++++ DATA FOR REVIEW ++++

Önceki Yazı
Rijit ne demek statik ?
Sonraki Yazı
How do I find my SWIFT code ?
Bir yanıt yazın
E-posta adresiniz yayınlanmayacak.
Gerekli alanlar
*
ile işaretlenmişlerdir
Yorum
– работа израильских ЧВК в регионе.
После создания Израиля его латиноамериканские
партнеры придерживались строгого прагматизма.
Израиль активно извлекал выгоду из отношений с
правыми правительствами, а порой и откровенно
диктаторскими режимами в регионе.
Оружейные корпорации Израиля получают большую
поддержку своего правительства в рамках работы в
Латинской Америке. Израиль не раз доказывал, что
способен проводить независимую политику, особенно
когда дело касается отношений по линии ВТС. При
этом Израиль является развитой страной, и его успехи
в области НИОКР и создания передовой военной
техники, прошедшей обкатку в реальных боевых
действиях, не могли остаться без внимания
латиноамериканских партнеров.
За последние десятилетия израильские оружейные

++++

▸ WHAT IS REQUIRED
Go through the listing above and copy each line that contains "создания".

▸ RESULT OF THIS TASK
После создания Израиля его латиноамериканские
в области НИОКР и создания передовой военной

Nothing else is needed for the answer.